Simultaneous elections are desirable, as quite often-Indian polity is in election mode, which leads to huge expenditures. On the contrary, concurrent elections if held would result in sharing the expenditure between the centre and the state.
Is the reason of massive expenditure a fallacy? Let’s do a fact check. Election Commission incurs a total cost of roughly around 8000 cr in the span of 5 years, out of which 4000 cr is spent on general elections (Lok Sabha) and around 800 million people participate in this exercise. Therefore, 0.03% of the total expenditure is not a huge price we are paying to celebrate democracy.
It is not the government expenditure that the advocates of this policy intend to address. Instead, their line of argument is that simultaneous polls would help in bringing down the election expenditure of the political parties/candidates. Political parties cannot fight elections without large funds as elections in recent times are all about visibility. India’s privately funded election campaign is a contrast to the trend in most countries, which have partial or full public funding or transparent regulation and financial accountability of political finance. State funding of elections is a potential solution to this problem.
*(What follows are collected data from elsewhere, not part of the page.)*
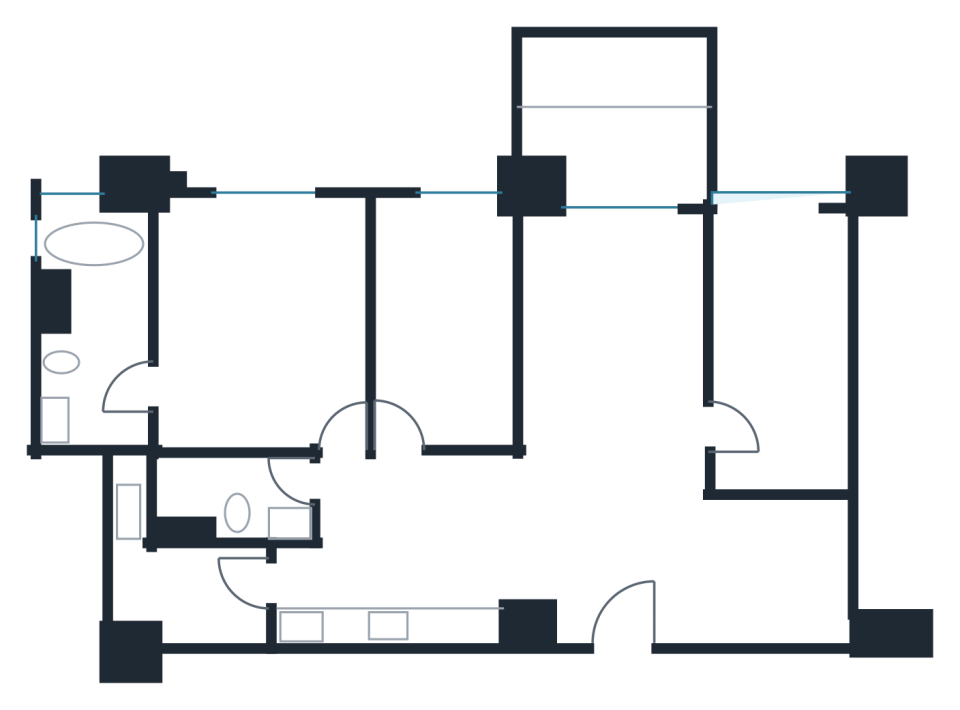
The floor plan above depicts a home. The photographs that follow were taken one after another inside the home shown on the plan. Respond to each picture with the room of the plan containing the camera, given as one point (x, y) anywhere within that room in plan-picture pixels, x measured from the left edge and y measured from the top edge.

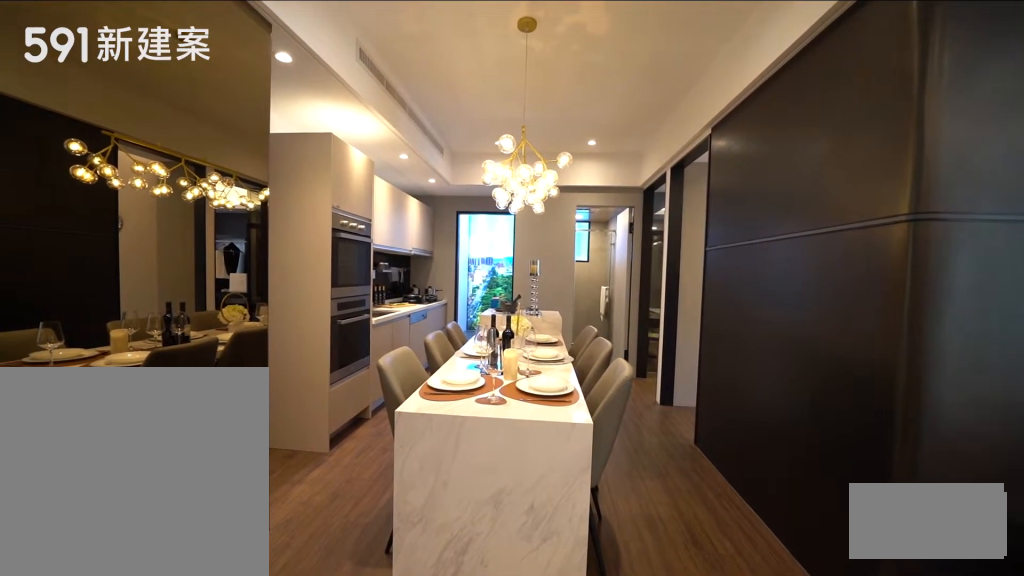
(448, 514)
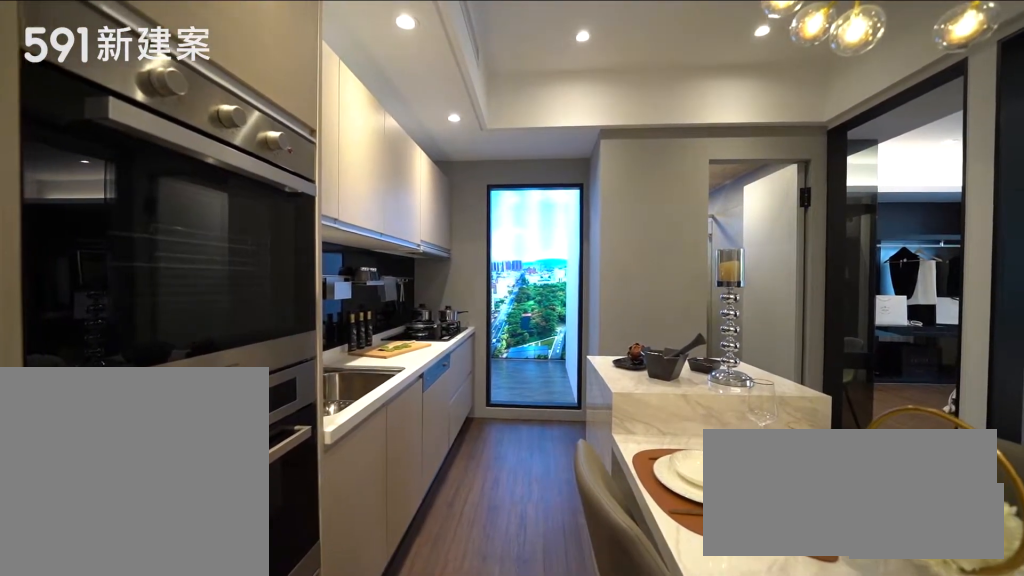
(375, 605)
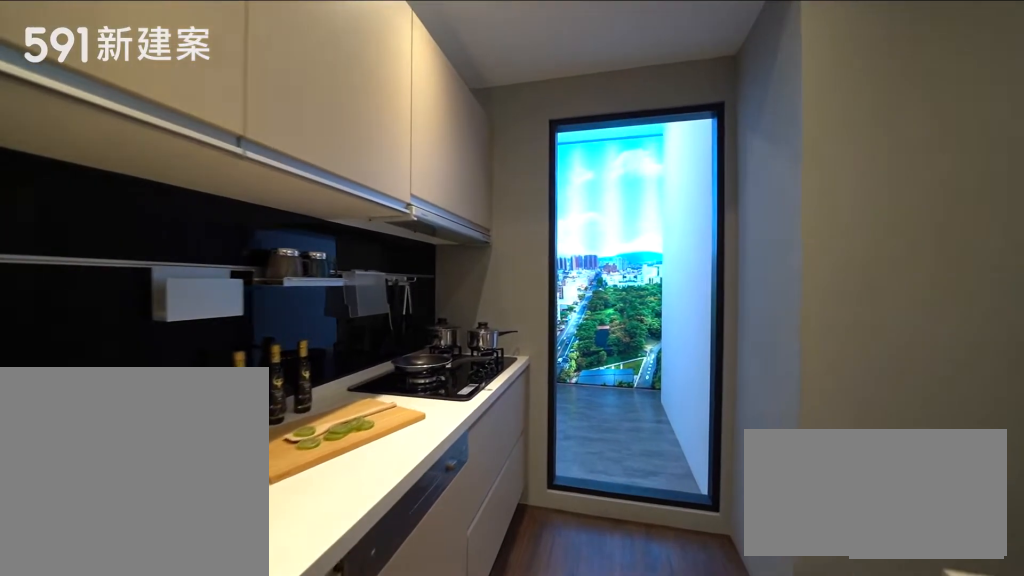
(375, 605)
The Indrajit Gupta Committee on State Funding of Elections had endorsed partial state funding of recognised political parties and their candidates. But the lack of political will has prevented a serious discussion on this issue. Therefore, to adopt simultaneous polls the government must make laws to cap the expenses of the political parties or consider state funding of elections to ensure a level playing field and it would increase accountability.
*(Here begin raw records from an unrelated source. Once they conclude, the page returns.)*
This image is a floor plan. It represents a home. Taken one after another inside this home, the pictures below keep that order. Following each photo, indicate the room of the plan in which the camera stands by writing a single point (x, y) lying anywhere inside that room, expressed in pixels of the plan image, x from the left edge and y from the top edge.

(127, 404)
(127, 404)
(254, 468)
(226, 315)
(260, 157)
The argument that the Model Code of Conduct (MCC) prevents the government from carrying out welfare schemes is questionable. Firstly, the absence of strong state leaders has forced the national parties to depend on the Prime Minister and the national leadership to campaign for the state elections. This essentially drains the Prime Minister’s time and distracts him from governance. Secondly, the trend where government brings out populist schemes just prior to elections to persuade a specific section, particularly the swing votes. There are instances wherein the ECI has allowed the centre to implement its schemes without much hassle (subject to restricting the publicity of such schemes). For example, the release of the second installment of funds under MGNREGA was allowed by ECI for poll-bound states of Himachal and Gujarat, with a rider that it should not be publicised. Therefore blaming the MCC for hindering governance is inappropriate. The onus is on the government to empower the ECI prior to making amendments to the Indian Constitution to boost Indian polity. If India wants to embark on the path of “cooperative federalism”, then more welfare projects should be taken up by the state and not by the center. But the current standoff between the centre and states regarding the implementation of the Ayushman Bharat-Pradhan Mantri Jan Arogya Yojana (PM JAY) projects a different picture.
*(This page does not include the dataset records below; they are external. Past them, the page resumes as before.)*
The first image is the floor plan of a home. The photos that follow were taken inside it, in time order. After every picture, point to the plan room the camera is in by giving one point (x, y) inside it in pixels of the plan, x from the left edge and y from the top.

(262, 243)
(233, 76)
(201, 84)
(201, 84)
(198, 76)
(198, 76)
Electoral reforms in the hands of the politicians is a classic example of a fox guarding the hen house. These issues are employed as deviationary tactics to avoid debating issues that have caused crises (like demonetisation and poor implementation of GST). The gullible Indian electorate might not be able to distinguish the state and national narratives as they are not well informed. By conducting simultaneous polls, the issues of the state might take a backseat.